━━ Extrait source
Ton utilisation de la vidéo en fond de scène, c’est pour amener de la distance ou justement, de la proximité avec le public ?

Un peu des deux en fait. Tout d’abord, c’est pour ceux du fond qui n’y voient pas très bien. Mais c’est aussi parce que j’aime jouer avec le décalage écran/live. Beaucoup de personnes sont perturbées par le fait de regarder l’écran alors que le mec est juste devant eux. J’aime bien jouer avec les émotions du public, et si j’arrive à lui en procurer, à le toucher, alors c’est réussi. Ça veut dire que je te donne quelque chose qui n’était pas là avant que tu voies cette perf. ET oui, je me considère comme un artiste/performeur/musicien.

Je préfère la sensation du métal sur ma peau plutôt que la crasse des autres.

T’enfoncer des instruments dans la peau, c’est mieux que le sexe pour toi ?
━━━━
§ Consigne A: Donnez sans la moindre modification tout le passage de l'extrait d'entretien qui va de « Un peu des deux » jusqu'à « comme un artiste/performeur/musicien. ».
L'extrait d'entretien et les lignes enregistrées n'ont aucun rapport entre eux.
━━ Données fournies
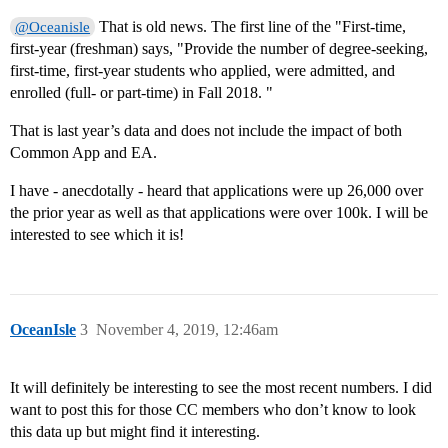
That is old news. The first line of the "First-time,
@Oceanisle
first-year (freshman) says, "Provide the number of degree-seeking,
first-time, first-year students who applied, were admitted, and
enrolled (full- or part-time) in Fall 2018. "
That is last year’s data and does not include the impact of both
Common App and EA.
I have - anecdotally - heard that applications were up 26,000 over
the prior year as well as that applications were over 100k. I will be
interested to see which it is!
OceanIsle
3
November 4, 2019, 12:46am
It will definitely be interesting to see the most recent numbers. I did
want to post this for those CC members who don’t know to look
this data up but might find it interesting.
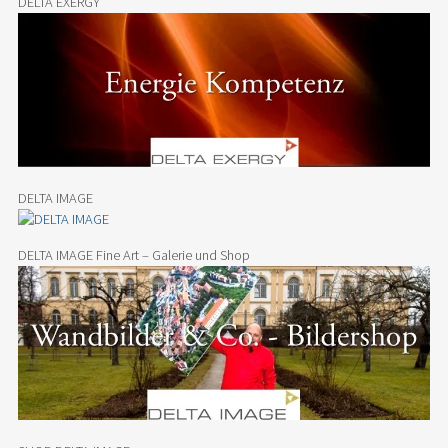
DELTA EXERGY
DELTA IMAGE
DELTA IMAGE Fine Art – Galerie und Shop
━━━━
━━ Données fournies
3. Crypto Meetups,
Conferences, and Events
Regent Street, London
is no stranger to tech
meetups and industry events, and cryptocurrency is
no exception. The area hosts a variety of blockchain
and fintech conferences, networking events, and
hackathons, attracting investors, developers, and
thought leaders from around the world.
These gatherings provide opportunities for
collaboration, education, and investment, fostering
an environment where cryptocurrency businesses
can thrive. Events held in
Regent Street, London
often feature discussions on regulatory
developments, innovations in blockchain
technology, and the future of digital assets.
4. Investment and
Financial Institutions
━━━━
━━ Données fournies
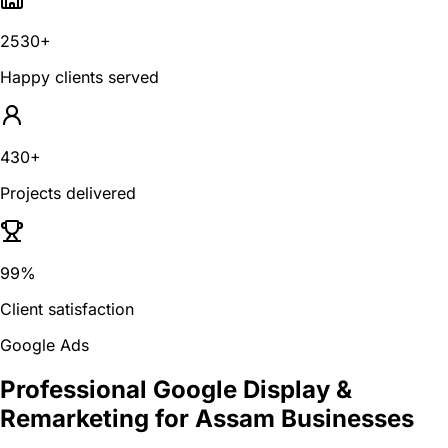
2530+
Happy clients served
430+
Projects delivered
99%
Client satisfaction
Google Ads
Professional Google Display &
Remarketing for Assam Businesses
━━━━
§ Consigne B: Parmi les lignes enregistrées, renvoyez à l'identique tout ce qui va de la ligne contenant « That is old » jusqu'à celle contenant « Common App and EA. », ces deux lignes comprises.

§ Résultat A:
Un peu des deux en fait. Tout d’abord, c’est pour ceux du fond qui n’y voient pas très bien. Mais c’est aussi parce que j’aime jouer avec le décalage écran/live. Beaucoup de personnes sont perturbées par le fait de regarder l’écran alors que le mec est juste devant eux. J’aime bien jouer avec les émotions du public, et si j’arrive à lui en procurer, à le toucher, alors c’est réussi. Ça veut dire que je te donne quelque chose qui n’était pas là avant que tu voies cette perf. ET oui, je me considère comme un artiste/performeur/musicien.

§ Résultat B:
That is old news. The first line of the "First-time,
@Oceanisle
first-year (freshman) says, "Provide the number of degree-seeking,
first-time, first-year students who applied, were admitted, and
enrolled (full- or part-time) in Fall 2018. "
That is last year’s data and does not include the impact of both
Common App and EA.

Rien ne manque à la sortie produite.